Exercise requirements
Whenever a line in the entries includes the word "here", copy that line out.

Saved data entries
=== Section Start ===

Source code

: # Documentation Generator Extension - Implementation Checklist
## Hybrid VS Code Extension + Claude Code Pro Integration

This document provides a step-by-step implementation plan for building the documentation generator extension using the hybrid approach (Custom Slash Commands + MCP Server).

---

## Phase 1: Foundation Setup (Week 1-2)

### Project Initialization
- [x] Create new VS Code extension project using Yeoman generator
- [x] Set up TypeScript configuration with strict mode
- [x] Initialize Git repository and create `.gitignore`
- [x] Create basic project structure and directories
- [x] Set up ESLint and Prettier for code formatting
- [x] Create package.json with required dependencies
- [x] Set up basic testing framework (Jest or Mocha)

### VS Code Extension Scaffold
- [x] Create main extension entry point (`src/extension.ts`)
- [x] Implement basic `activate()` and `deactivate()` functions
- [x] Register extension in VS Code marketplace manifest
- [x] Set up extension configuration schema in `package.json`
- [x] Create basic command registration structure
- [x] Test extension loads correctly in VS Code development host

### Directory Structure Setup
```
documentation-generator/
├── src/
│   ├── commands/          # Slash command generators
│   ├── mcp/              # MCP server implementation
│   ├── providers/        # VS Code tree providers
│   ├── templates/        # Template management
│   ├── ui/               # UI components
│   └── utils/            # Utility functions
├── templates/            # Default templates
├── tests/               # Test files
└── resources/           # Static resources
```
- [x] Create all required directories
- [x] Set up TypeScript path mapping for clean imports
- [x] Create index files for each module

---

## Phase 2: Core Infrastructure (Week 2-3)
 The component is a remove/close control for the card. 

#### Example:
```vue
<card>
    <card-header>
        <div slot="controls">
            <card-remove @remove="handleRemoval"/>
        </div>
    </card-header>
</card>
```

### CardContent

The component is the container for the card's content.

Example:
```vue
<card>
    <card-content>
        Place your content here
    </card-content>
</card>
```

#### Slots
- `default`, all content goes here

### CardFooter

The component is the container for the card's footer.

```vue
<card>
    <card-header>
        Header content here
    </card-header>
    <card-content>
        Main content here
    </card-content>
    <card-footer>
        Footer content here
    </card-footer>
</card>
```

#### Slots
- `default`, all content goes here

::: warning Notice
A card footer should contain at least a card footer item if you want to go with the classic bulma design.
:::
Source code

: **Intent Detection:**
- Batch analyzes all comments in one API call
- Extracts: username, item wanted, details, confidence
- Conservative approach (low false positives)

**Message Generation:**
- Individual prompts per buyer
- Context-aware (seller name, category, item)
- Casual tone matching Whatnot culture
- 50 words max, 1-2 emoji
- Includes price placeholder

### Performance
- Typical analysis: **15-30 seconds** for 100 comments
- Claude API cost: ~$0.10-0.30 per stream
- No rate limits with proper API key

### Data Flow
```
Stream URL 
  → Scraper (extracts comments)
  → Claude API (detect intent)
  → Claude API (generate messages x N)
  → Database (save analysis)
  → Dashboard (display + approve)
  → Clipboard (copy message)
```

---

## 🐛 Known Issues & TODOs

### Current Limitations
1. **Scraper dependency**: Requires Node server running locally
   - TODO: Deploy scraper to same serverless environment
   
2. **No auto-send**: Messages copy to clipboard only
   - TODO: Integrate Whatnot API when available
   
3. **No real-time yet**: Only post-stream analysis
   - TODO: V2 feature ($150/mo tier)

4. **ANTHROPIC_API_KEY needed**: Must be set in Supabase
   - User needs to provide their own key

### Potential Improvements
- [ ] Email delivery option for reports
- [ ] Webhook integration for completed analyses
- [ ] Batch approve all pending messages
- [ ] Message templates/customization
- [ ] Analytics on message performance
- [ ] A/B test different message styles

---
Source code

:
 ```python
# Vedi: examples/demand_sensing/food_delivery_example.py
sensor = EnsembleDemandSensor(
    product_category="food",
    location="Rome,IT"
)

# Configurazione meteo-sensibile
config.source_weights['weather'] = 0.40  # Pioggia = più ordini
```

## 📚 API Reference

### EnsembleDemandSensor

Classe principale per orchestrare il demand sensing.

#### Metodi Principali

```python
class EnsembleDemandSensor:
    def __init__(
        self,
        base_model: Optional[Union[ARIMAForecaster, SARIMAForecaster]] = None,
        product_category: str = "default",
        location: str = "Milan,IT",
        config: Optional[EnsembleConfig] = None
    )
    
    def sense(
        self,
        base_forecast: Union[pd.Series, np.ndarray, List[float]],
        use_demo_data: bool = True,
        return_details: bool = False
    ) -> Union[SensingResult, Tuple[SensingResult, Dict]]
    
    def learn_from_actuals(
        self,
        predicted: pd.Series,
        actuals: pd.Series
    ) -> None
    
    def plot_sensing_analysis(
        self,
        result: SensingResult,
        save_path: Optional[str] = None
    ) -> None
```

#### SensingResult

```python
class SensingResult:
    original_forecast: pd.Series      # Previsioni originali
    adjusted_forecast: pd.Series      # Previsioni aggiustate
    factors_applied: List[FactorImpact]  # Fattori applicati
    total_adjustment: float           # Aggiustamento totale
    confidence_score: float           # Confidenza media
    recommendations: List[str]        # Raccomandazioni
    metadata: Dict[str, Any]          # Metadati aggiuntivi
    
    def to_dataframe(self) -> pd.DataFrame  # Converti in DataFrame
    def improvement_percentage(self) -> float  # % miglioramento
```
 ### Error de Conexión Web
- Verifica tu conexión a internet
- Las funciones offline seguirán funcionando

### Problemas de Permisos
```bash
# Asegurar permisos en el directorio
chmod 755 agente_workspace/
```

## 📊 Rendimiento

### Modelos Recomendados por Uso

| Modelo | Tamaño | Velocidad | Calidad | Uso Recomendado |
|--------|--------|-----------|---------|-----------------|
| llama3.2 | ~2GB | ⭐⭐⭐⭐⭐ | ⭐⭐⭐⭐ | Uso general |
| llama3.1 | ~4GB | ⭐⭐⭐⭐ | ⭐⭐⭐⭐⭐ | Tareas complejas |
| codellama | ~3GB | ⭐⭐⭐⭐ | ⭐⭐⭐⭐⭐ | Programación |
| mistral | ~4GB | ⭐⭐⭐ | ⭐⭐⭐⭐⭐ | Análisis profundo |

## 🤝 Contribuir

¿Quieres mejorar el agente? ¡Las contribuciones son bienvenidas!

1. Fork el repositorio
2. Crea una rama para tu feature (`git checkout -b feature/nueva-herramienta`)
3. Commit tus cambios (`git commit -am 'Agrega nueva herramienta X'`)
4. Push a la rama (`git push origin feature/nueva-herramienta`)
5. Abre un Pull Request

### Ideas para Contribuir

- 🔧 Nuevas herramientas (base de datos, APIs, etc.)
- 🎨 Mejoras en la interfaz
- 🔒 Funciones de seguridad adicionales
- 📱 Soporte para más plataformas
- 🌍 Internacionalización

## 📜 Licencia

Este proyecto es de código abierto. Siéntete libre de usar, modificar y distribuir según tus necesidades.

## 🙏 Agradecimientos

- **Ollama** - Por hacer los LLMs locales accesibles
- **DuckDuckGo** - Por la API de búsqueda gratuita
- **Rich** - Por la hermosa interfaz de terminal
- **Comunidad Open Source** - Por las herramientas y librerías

=== Section End ===

Result of the task
        Place your content here
- `default`, all content goes here
        Header content here
        Main content here
        Footer content here
- `default`, all content goes here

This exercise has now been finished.